Stored items
-- -- --

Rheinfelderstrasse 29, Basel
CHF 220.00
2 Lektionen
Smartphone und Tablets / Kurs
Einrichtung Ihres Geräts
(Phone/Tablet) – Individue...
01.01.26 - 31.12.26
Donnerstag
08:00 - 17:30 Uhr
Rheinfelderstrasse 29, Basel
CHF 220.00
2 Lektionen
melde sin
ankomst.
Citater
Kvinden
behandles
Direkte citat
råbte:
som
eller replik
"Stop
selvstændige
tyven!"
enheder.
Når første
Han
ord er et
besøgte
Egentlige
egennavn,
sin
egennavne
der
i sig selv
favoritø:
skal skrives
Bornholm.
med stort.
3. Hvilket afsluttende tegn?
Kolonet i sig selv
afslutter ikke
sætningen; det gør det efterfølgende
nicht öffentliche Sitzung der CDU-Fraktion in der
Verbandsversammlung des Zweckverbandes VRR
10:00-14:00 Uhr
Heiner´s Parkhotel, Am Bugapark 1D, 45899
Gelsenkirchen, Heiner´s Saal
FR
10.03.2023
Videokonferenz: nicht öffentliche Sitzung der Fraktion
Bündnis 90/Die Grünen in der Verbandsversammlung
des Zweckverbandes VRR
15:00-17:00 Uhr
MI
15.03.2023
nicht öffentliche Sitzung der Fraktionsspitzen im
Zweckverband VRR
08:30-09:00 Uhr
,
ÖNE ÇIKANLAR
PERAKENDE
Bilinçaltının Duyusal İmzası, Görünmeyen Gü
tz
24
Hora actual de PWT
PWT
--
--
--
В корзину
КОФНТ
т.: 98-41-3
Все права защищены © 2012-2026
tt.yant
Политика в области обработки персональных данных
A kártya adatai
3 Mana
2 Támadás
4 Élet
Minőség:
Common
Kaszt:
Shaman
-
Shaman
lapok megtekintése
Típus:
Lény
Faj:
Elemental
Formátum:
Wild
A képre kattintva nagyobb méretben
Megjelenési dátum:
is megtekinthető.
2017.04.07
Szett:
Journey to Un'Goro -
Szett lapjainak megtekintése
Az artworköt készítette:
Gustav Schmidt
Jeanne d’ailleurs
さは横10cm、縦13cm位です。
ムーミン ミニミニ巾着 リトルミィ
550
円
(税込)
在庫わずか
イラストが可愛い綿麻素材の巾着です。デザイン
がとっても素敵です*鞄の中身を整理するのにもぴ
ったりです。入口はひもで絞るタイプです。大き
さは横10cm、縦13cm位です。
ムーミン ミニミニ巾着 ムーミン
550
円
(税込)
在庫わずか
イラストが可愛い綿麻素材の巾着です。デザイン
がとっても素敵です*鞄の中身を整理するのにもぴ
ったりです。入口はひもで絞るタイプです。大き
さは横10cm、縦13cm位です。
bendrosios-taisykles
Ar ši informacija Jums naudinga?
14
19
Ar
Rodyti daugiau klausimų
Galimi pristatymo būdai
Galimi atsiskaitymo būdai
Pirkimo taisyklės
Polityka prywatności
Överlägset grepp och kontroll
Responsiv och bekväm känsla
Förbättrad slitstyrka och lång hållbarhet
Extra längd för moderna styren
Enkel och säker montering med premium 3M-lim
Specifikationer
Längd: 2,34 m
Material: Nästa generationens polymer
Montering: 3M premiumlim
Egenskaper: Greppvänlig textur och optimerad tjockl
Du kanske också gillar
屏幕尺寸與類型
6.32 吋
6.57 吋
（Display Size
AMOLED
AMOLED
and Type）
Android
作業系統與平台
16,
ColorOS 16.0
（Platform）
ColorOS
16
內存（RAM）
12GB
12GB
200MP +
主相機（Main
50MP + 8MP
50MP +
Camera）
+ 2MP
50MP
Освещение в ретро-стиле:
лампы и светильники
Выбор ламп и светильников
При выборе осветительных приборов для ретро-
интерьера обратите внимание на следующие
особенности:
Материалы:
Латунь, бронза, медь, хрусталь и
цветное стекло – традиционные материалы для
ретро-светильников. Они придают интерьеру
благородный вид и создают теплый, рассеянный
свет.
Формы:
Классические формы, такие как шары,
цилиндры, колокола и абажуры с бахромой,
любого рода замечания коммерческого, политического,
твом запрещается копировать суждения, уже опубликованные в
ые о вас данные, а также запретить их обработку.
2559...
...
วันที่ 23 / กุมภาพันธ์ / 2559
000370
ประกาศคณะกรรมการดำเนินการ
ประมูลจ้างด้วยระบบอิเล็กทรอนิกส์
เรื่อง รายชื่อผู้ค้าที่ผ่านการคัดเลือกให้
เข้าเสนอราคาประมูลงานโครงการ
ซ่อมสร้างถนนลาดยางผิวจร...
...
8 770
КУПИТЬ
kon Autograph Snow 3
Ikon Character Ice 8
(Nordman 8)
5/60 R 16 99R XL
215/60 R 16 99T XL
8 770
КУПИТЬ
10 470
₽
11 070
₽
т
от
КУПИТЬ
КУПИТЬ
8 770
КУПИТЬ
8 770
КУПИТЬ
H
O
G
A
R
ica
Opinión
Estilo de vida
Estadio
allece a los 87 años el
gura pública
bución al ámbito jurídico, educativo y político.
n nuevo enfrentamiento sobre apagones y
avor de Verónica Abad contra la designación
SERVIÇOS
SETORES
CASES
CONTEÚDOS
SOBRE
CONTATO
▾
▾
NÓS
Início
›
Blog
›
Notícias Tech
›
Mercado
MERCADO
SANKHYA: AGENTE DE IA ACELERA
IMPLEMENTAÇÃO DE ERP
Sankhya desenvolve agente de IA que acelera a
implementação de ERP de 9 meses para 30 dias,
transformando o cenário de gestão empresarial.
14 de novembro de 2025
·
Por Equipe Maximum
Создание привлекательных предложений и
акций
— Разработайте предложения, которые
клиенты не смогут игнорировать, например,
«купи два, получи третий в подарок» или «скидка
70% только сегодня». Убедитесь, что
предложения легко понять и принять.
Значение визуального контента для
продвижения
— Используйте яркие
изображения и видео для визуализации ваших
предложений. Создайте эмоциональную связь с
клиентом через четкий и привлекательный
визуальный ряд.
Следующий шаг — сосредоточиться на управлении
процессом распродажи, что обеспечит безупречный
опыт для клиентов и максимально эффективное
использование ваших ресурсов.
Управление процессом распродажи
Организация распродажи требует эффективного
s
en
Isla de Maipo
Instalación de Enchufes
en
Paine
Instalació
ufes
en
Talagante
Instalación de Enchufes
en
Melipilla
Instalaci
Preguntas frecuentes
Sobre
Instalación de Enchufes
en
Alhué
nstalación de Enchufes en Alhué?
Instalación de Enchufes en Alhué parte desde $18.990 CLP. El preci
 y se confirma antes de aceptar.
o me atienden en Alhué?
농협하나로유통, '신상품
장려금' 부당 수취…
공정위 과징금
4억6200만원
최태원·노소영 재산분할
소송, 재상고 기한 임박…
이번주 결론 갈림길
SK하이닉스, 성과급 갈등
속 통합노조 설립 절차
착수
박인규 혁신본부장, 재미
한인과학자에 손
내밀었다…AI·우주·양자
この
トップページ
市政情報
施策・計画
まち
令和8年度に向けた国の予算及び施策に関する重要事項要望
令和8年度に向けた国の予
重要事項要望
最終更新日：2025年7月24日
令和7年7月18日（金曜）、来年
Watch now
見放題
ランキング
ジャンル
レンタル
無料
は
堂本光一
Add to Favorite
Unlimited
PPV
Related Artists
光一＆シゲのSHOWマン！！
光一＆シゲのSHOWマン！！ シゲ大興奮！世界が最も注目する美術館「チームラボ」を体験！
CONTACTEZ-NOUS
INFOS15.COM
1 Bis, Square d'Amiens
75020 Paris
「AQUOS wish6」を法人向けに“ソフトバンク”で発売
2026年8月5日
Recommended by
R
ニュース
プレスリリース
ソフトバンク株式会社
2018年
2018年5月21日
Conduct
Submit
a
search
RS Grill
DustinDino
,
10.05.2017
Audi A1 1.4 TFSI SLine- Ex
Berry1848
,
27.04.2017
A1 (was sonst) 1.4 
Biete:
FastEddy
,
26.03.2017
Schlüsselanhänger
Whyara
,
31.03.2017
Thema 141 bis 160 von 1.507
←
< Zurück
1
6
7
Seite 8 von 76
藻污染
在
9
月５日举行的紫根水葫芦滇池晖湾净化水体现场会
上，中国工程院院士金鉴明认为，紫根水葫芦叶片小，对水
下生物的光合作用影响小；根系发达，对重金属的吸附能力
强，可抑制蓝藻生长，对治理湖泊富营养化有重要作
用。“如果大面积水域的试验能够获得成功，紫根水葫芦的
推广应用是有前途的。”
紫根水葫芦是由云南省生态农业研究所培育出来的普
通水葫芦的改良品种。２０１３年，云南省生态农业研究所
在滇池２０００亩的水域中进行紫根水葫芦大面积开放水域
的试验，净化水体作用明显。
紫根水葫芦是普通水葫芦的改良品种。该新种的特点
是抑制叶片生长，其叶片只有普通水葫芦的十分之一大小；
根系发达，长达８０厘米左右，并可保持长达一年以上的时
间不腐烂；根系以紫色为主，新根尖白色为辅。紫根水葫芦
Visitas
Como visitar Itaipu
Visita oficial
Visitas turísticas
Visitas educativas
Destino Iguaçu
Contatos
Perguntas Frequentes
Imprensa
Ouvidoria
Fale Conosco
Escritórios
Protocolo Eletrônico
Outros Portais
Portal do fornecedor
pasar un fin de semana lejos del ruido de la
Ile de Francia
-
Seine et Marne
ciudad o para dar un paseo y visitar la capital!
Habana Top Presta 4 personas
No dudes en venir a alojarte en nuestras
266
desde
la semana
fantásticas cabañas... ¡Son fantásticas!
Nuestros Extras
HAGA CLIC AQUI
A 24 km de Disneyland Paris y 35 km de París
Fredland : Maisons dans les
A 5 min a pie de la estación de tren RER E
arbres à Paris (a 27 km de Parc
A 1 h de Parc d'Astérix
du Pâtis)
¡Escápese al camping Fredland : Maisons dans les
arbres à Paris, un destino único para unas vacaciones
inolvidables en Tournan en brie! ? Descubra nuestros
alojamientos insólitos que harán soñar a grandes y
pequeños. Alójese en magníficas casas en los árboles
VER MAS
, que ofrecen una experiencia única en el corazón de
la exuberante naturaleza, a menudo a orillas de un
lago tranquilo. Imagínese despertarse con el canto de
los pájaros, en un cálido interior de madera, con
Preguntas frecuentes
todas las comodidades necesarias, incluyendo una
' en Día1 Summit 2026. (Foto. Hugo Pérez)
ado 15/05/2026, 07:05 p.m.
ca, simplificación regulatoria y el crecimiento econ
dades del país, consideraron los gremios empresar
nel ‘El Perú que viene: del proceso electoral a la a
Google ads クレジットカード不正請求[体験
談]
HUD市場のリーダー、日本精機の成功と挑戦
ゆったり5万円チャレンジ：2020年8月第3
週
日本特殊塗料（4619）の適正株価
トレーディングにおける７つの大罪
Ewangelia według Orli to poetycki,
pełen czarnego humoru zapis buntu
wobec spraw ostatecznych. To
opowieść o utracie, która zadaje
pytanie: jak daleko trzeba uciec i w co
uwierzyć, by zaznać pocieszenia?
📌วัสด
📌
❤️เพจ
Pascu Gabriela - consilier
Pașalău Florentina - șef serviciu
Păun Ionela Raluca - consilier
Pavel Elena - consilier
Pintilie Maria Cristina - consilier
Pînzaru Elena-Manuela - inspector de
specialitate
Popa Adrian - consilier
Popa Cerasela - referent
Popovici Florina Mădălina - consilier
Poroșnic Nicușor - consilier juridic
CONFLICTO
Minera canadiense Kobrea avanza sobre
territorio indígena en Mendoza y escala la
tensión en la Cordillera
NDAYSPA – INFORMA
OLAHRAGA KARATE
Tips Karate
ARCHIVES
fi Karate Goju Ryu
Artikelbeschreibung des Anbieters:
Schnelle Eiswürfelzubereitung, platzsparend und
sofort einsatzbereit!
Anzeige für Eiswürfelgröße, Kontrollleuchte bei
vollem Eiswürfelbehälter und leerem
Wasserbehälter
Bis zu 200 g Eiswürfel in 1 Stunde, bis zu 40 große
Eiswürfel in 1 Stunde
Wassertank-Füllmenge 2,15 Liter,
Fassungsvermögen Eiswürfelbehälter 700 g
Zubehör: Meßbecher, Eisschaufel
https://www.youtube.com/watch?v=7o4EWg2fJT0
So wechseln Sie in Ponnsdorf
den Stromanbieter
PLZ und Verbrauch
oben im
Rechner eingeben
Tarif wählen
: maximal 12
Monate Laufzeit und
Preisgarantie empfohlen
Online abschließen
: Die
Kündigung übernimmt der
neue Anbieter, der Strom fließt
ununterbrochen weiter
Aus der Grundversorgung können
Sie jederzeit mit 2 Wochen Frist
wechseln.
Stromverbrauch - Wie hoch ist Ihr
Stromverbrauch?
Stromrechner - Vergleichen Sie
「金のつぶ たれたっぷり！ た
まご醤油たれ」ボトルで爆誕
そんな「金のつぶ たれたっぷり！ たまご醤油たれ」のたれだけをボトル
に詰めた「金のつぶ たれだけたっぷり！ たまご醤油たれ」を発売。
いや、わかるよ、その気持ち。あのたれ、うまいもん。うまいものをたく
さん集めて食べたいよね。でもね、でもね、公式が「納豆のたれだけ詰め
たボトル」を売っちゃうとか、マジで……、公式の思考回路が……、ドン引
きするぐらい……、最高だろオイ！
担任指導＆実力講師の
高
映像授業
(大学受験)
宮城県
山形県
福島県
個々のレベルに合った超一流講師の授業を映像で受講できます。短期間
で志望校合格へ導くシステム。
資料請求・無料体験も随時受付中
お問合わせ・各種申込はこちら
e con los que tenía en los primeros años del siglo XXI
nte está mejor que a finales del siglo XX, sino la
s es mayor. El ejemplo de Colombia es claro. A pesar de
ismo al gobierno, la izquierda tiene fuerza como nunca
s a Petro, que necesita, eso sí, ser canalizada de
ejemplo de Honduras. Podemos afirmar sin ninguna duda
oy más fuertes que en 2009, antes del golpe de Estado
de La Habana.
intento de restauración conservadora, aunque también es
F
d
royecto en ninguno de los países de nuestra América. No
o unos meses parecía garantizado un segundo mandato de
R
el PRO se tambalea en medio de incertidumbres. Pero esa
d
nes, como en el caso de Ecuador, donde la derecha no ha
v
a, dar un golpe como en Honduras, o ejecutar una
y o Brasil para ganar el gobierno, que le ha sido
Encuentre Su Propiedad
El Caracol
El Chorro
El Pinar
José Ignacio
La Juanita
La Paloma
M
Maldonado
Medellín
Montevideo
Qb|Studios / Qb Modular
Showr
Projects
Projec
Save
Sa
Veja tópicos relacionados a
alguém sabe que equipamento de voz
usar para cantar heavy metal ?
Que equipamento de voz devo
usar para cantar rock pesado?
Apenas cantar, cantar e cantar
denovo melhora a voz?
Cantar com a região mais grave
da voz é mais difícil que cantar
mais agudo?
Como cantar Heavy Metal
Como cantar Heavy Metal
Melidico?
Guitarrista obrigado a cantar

-- -- --

EXERCISE
Above are the lines; repeat exactly the ones from the line containing "Rodyti daugiau klausimų" down to the line containing "лампы и светильники", both inclusive.

RESULT BELOW
Rodyti daugiau klausimų
Galimi pristatymo būdai
Galimi atsiskaitymo būdai
Pirkimo taisyklės
Polityka prywatności
Överlägset grepp och kontroll
Responsiv och bekväm känsla
Förbättrad slitstyrka och lång hållbarhet
Extra längd för moderna styren
Enkel och säker montering med premium 3M-lim
Specifikationer
Längd: 2,34 m
Material: Nästa generationens polymer
Montering: 3M premiumlim
Egenskaper: Greppvänlig textur och optimerad tjockl
Du kanske också gillar
屏幕尺寸與類型
6.32 吋
6.57 吋
（Display Size
AMOLED
AMOLED
and Type）
Android
作業系統與平台
16,
ColorOS 16.0
（Platform）
ColorOS
16
內存（RAM）
12GB
12GB
200MP +
主相機（Main
50MP + 8MP
50MP +
Camera）
+ 2MP
50MP
Освещение в ретро-стиле:
лампы и светильники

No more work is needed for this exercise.